• TRY IT
Word for word, please copy the line containing "fx_px: 2079" and all lines after it in the entries below, and only those, leaving every picture out.

Dataset entries
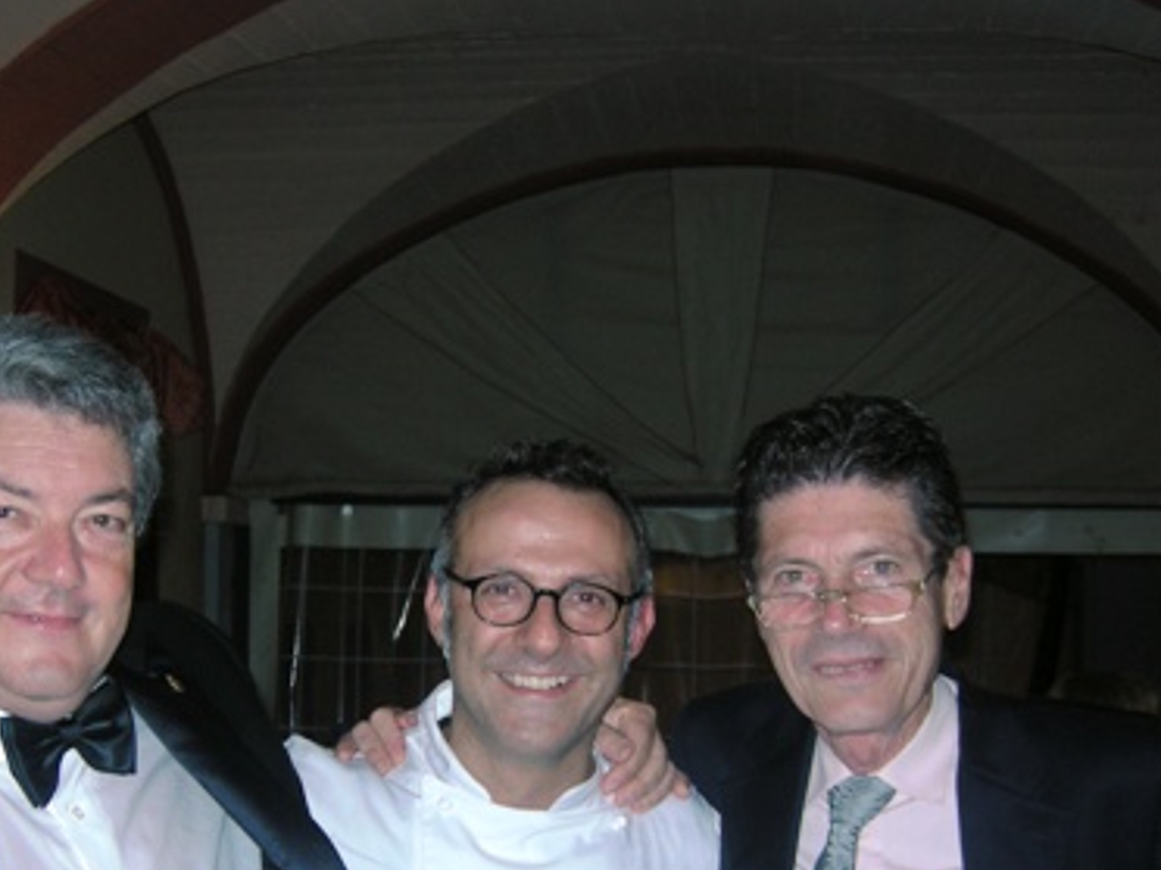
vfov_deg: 23.4
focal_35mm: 62
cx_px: 531
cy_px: 664
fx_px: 2079
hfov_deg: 31.2
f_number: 2.7
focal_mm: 7.5
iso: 64
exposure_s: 1/60
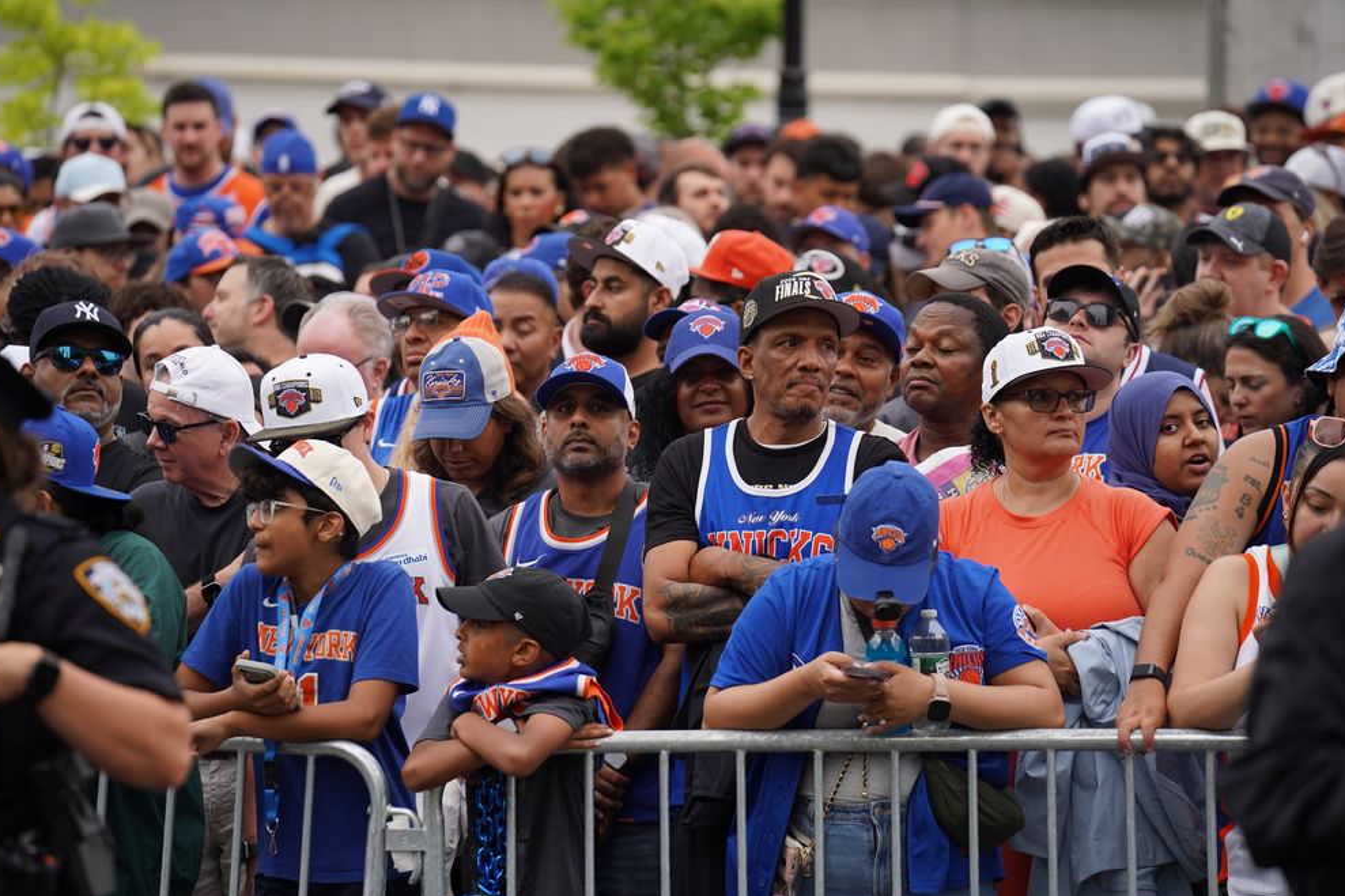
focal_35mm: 207
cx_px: 656
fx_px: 7732
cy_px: 462
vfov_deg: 6.6
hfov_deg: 9.9
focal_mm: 200
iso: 400
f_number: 4
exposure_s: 1/640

• EXERCISE RESPONSE
fx_px: 2079
hfov_deg: 31.2
f_number: 2.7
focal_mm: 7.5
iso: 64
exposure_s: 1/60
focal_35mm: 207
cx_px: 656
fx_px: 7732
cy_px: 462
vfov_deg: 6.6
hfov_deg: 9.9
focal_mm: 200
iso: 400
f_number: 4
exposure_s: 1/640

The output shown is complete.